Brace yourself. Indemnity costs will get even scarier

There is a gremlin lurking underneath many GPs’ beds – its name is indemnity. Unfortunately if you expose it to sunlight it still won’t die.

Many GPs will have come face to face with their own personal Gizmo this month as they open their updated fees statement from their medical defence body. This is the subject that angers GPs the most and it is not surprising as indemnity fees are inexorably rising – doubling every seven years like a mogwai in a shower.

Time is running out for a solution

The whole system has become unsustainable. It’s the very definition of ‘penny wise, pound foolish’ that so much attention has been focused on recruiting 5,000 new GPs, when many fully trained doctors have been reducing their sessions due to soaring legal costs.

One GP said to me last week that she wants to work an extra session, but it will cost her an additional £2k in indemnity fees. How ridiculous when almost one in five practices has had to abandon searching for a new GP and one in ten areas has been left without GP out-of-hours cover

NHS England has given practices £30m in extra funding to cover rises in indemnity fees this year, but that is unlikely to be enough next year as the indemnity gremlin is about to mutate into something a whole lot scarier.

Medical defence organisations estimate the Government’s decision to reduce the discount rate applied to personal injury claims from 2.5% to -0.75% will result in a steep rise in payouts and this will filter down to indemnity costs. Pulse has been asking NHS England and the Department of Health whether they have modelled what this means for GPs and what their plans are to mitigate it. We have had very little in response. The GPC says that ‘everything is on the table’ in their discussions on this issue – including a state-funded scheme – and sources close to discussions at NHS England tell me that they are close to a ‘clear and categorical message of support’, but time is running out for a solution.

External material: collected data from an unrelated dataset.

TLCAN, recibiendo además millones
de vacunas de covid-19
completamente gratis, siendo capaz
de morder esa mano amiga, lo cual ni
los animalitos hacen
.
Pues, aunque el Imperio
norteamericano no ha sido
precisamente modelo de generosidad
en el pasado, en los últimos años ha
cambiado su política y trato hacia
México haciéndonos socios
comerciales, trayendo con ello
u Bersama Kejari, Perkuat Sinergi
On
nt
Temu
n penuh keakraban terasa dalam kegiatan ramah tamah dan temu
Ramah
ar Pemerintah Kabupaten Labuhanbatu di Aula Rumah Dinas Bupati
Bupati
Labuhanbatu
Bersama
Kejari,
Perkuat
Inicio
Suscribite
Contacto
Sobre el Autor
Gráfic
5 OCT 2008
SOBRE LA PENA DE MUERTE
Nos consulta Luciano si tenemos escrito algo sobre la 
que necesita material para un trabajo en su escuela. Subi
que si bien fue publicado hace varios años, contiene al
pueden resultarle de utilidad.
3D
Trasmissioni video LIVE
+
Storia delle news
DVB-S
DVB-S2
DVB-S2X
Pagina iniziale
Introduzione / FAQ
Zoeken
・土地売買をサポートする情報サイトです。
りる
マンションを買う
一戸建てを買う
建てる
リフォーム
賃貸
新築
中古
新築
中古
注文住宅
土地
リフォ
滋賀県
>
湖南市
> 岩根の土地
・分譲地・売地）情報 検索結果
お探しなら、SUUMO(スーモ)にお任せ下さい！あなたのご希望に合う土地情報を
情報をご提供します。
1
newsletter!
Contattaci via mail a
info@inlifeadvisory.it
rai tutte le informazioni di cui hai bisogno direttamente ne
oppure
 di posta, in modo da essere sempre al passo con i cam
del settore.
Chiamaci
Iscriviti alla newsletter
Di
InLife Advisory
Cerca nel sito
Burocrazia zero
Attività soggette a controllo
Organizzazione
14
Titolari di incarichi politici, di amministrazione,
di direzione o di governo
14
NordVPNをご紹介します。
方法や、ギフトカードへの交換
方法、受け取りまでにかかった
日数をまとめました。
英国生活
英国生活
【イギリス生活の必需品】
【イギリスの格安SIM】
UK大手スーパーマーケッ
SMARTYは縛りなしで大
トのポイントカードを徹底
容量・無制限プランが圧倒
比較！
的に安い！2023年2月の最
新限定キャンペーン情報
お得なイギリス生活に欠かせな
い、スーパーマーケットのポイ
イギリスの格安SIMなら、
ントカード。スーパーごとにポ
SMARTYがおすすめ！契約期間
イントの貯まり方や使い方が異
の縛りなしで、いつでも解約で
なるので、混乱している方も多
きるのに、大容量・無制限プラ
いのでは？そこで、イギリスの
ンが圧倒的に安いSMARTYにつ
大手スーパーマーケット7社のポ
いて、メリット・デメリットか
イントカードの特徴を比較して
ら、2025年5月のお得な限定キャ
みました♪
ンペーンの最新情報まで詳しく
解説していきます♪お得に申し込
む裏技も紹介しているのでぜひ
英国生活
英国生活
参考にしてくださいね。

The Department of Health was meant to respond to a consultation on capping lawyer fees under the ‘fixed recoverable costs’ scheme – it hasn’t. It was meant to complete an ‘urgent piece of work’ to look at reducing indemnity costs long term – there has been no sign of that (the DH referred us to this saying there was ‘nothing further we can add’). And there was meant to be a scheme in place by the start of this financial year to protect OOH GPs from ‘indemnity inflation’ – we have asked and no one has a clue about what this means.

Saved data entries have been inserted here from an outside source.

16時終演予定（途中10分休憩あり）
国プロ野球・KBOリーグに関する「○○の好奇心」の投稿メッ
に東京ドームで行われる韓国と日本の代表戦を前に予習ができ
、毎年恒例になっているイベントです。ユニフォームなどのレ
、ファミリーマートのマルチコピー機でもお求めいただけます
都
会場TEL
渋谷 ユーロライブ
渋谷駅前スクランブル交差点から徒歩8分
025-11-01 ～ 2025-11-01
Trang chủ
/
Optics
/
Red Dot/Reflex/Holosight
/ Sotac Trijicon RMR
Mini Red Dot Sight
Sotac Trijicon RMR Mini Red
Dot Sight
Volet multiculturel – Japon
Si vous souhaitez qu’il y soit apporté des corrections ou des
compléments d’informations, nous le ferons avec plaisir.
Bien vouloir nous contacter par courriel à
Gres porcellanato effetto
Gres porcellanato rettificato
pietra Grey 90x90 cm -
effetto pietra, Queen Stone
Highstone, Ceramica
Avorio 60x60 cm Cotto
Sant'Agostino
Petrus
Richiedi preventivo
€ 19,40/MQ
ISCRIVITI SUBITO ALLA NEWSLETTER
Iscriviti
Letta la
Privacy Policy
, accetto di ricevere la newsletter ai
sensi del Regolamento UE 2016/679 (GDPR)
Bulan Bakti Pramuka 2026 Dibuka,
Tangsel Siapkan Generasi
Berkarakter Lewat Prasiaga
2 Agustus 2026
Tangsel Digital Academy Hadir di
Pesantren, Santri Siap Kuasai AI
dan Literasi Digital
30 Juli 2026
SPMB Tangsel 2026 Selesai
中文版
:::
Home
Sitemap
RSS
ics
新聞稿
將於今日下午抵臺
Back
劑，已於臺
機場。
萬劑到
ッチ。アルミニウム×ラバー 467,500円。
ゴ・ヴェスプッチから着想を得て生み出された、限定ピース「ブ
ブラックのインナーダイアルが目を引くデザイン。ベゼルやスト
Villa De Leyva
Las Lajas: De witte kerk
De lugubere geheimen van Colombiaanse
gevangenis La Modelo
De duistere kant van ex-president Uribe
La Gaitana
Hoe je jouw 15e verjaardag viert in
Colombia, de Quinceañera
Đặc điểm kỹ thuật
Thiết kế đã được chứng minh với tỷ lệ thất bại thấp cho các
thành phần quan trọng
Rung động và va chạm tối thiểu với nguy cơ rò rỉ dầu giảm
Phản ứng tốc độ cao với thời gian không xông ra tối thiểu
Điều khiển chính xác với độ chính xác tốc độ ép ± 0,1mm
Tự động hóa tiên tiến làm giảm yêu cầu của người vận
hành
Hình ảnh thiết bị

I appreciate this issue is very complex, with lots of vested interests involved, but surely it is not beyond the combined wit of the health service and Whitehall to solve it. Unlike many other policy decisions it is a complete no-brainer that the health service would benefit from more trained GPs working longer hours.

The medical defence organisations have some ideas on how to tame those marauding indemnity gremlins, but I wonder if something much more radical is needed. In Wales out-of-hours GPs have reduced their indemnity fees by being covered under the NHS ‘risk pool’ and others have put GPs under the local ambulance trust’s scheme. I appreciate the status of GPs as independent contractors is complicating things, but surely a version of this risk-sharing arrangement could be used across all practices too?

Find a way and the benefits would be considerable, but it requires much more coordinated and concerted work from all branches of Government and the NHS than we have seen thus far.

N.B. We will keep following this up with DH and NHS England and will let you know as soon as we do what their plans are.